Anarki intelektual yang disebut Prof. al-Attas menunjukkan bahwa umat Islam pada saat sekarang sedang mengalami kekacauan ilmu. Dari kutipannya disebutkan bahwa salah satu penyebab anarki intelektual adalah ketika masyarakat awam (common people) menjadi penentu hal-hal yang berkaitan dengan ilmu. Fenomena yang disebutkan oleh Prof. al-Attas semakin jelas terlihat dengan kemunculan media sosial di tengah-tengah kehidupan kita.
Di media sosial, seluruh manusia duduk setara—baik orang baik, orang jahat, pejabat, ilmuwan, anak kecil, orang dewasa, dan lain lain. Dengan media sosial juga kita bisa mendengar, membaca, menonton, dan menyebarkan segala hal yang kita mau. Padahal, tidak semua hal bisa didengar, dibaca, ditonton, dan disebarkan. Dan itu bukan hanya berlaku untuk hal-hal buruk, hal-hal yang baik pun tidak mesti bisa kita lihat, baca, tonton, dan sebarkan semua. Anak kecil yang baru belajar membaca, misalnya, belum tepat waktunya untuk mendengar isu-isu pemahaman kalam dalam agama.

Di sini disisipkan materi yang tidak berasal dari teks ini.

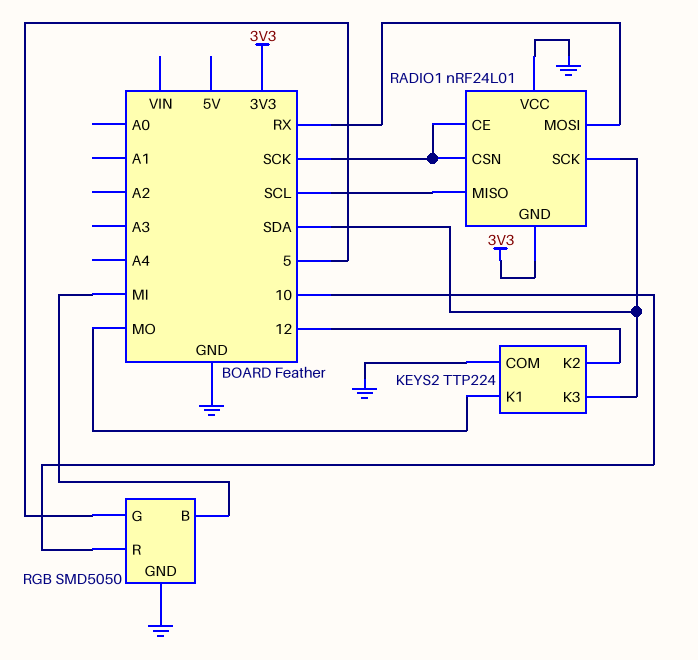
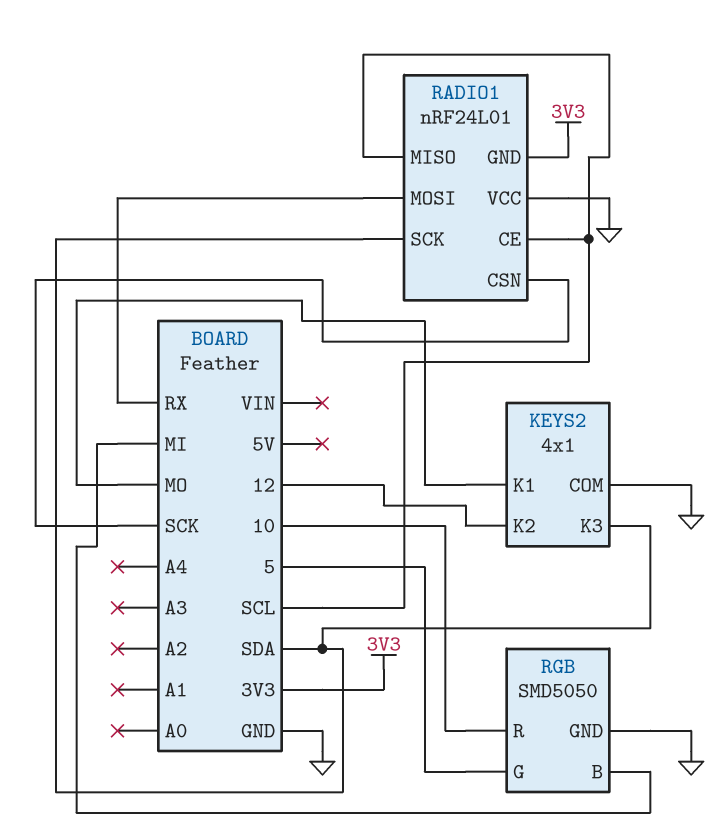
KEYS2: TTP224 -> 4x1
RADIO1 pin CE: SCK -> SCL

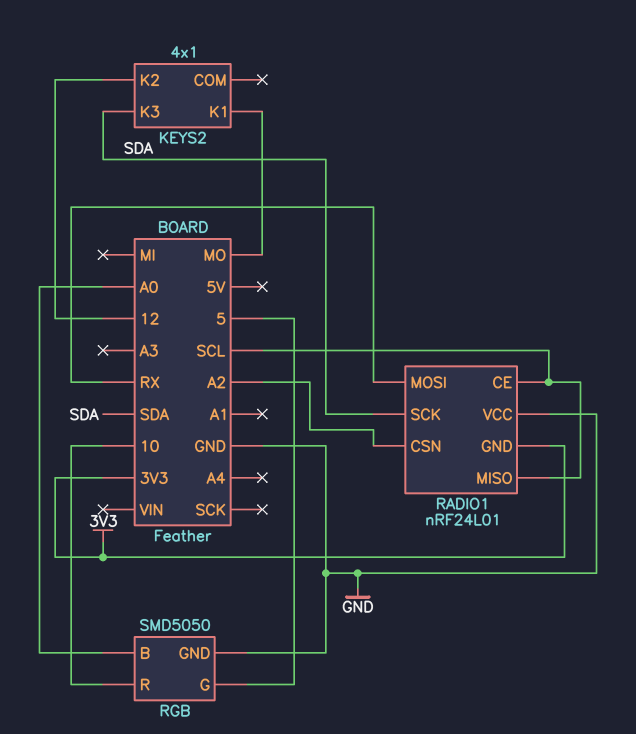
KEYS2 pin COM: GND -> none
RADIO1 pin CSN: SCK -> A2
RGB pin B: MI -> A0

Di dalam Risalah untuk Kaum Muslimin, Prof. al-Attas telah menyebutkan bahwa sikap menyamaratakan adalah salah satu bukti keruntuhan adab. Dan ini betul-betul terjadi di zaman media sosial. Munculnya istilah-istilah baru seperti netizen, influencer, selebgram, buzzer, viral, dan trending topic menunjukkan fenomena penyamarataan. Dalam iklim demokrasi yang menyamaratakan segala hal, fenomena tersebut sebetulnya sudah hidup dengan subur. Tapi, ia kemudian tumbuh dengan lebih ganas lagi dengan munculnya media sosial di era yang orang Barat sebut sebagai post-truth. Penyamarataan dalam pesta demokrasi untuk mendapatkan suara terbanyak dan kekukasaan politik mungkin bermanfaat, tapi sikap penyamarataan dalam masalah ilmu dan otoritas ilmu justru akan merusak.
Jika telah menjadi penentu hal-hal yang berkaitan dengan ilmu, masyarakat awam akan diangkat ke tingkat pemegang otoritas yang tinggi. Ini yang kemudian sering disebut oleh Prof. Wan dalam berbagai kuliahnya sebagai krisis otoritas (the crisis of authority). Munculnya fenomena berita palsu (hoax) yang viral melalui media sosial adalah salah satu bukti krisis otoritas. Namun sayangnya, krisis otoritas ini justru menyerang ilmu-ilmu agama. Ketika kita berbicara ilmu-ilmu selain ilmu agama, otoritas masih dipegang kukuh. Bahkan, dalam bidang-bidang olahraga, hiburan, seni peran dan lainnya. Otoritas masih terlihat dengan jelas. Namun, ketika berbicara agama, semua orang berhak berbicara dan memberikan pendapat tanpa mengukur pendapatnya dengan ilmu. Dengan wasilah media sosial, orang-orang yang tidak belajar ilmu Islam pun bisa dengan bebas membuat video dan konten tentang Islam yang justru memecah belah masyakarat Muslim.
Padahal, untuk menjadi ilmuwan Muslim (ulama) yang ilmunya mengakar sangat dalam, perlu proses panjang yang harus ditempuh. Ulama-ulama besar seperti Imam Syafi’i, Imam al-Bukhāri, Imam al-Ghazāli, dan lain-lain tidak lahir dari proses yang instant. Seseorang yang baru lulus belajar dari salah satu perguruan tinggi di Timur Tengah, banyak jadwal ceramah, dan sering menulis status di media sosial hingga memiliki banyak follower tidak serta merta bisa disebut ulama untuk kemudian memegang otoritas di dalam ilmu agama.
Prof. al-Attas kemudian menyebut bahwa keruntuhan adab yang melanda kehidupan umat Islam akan mengakibatkan lahirnya pemimpin-pemimpin palsu, yaitu orang-orang yang tidak memiliki nilai moral, intelektual dan spiritual yang baik. Fenomena munculnya pemimpin-pemimpin palsu yang lahir di tengah-tengah umat bukan hanya fenomena yang terjadi pada zaman sekarang, pada zaman dahulu pun umat Islam pernah merasakan kelahiran pemimpin-pemimpin palsu di tengah-tengah kehidupan mereka. Jika itu terjadi, akan mengakibatkan kezaliman, chaos, brutality, dan anarki di tengah-tengah kehidupan.